Nowadays, with the advance of new avant-garde  examination and treatment methods, it is impossible for one physician to know everything, therefore, only the team work helps to work out the right treatment strategy for each individual patient“, said Assoc. Prof. Handzhiev. He highlighted the importance of general practitioners in the so called screening programmes and early diagnosis. In bigger  part of oncogastroenterology diseases patients have gone through a benign disease, which often paves the way for a malignant disease. A general practitioner should foresee exactly that.

The novelties in the treatment of oncological diseases are not fewer that the novelties in diagnostic methods. Before the appearance of brain metastasis was considered as an event that stopped the further treatment of many patients with cancer diseases, now stereotactical radio-surgery makes it possible to attack such brain metastases. High doses of radiotherapy is used, which destroys the metastasis without affecting the surrounding brain.

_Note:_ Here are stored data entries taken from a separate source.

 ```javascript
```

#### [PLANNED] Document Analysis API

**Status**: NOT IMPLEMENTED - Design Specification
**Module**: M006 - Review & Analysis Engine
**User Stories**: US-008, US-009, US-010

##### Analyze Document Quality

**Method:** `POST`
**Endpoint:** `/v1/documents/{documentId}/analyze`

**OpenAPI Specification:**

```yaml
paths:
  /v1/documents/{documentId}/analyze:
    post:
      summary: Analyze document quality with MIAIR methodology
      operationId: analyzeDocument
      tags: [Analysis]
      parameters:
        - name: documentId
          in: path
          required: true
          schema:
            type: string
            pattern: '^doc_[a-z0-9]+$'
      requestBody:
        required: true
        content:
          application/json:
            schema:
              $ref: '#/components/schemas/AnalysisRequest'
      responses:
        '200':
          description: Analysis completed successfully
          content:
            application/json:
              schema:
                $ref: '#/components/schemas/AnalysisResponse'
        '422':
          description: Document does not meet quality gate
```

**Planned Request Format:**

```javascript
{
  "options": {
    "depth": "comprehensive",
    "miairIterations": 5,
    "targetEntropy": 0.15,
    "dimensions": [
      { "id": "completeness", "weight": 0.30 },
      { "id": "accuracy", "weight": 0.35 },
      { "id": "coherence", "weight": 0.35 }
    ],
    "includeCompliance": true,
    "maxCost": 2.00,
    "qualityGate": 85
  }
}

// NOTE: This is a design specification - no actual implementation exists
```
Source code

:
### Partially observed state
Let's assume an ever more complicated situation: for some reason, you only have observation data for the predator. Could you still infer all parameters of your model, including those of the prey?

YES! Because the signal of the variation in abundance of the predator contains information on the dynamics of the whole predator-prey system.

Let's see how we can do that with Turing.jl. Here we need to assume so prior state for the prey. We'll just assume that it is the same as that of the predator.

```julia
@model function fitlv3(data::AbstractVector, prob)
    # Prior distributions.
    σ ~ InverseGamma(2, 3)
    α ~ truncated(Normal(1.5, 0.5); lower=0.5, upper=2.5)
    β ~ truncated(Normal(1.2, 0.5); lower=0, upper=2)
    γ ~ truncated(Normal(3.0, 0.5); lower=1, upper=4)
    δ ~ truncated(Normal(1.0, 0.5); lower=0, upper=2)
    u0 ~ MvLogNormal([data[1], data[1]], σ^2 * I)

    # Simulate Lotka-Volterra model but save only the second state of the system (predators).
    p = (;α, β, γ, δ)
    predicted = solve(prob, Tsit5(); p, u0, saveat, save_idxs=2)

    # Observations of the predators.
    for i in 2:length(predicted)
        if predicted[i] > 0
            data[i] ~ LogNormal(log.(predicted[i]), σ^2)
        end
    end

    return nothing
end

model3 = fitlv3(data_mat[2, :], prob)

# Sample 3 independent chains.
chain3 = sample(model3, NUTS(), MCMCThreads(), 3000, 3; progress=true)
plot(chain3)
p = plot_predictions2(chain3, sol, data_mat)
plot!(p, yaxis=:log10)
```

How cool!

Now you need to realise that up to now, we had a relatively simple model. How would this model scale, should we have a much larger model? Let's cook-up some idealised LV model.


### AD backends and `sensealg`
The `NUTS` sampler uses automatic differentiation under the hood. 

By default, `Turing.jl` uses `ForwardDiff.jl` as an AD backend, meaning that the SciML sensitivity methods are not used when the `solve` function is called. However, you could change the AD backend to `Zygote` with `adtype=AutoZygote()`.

It is great that in clinics such as ours the treatment of cervical cancer has been actively implemented through brachytherapy. Although it was available in Bulgaria, it was episodically used in addition to radiotherapy in cases of cervical cancer and a huge number of women underwent this radical operation after percutaneous radiotherapy“, said Dr. Nedev, Head of Radiotherapy and Radiosurgery Department.

He explained that this type of operation after radiotherapy is not a standard treatment anywhere in the world. Brachytherapy consists of a couple of radiotherapy sessions where the radiotherapy source is placed in special applicators into the uterine cavity and vagina; in this way  a high dosage of radiation is applied directly onto the tumour. This type of brachytherapy, in combination with modern technology radiotherapy and with the modulation of the dosage and chemotherapy, makes it possible to treat even locally advanced cases of cervical cancer, which were considered as hopeless in the past.

Assoc. Prof. Arcadi Ivanov, who closed the meeting on the occasion of World Cancer Day, said that the development of chemo- and radiotherapy has consistently changed the work of a surgeon, too, as all that gives the opportunity to take away a smaller and smaller part of the affected organ and it can be achieved through invasive and laparoscopic intervention.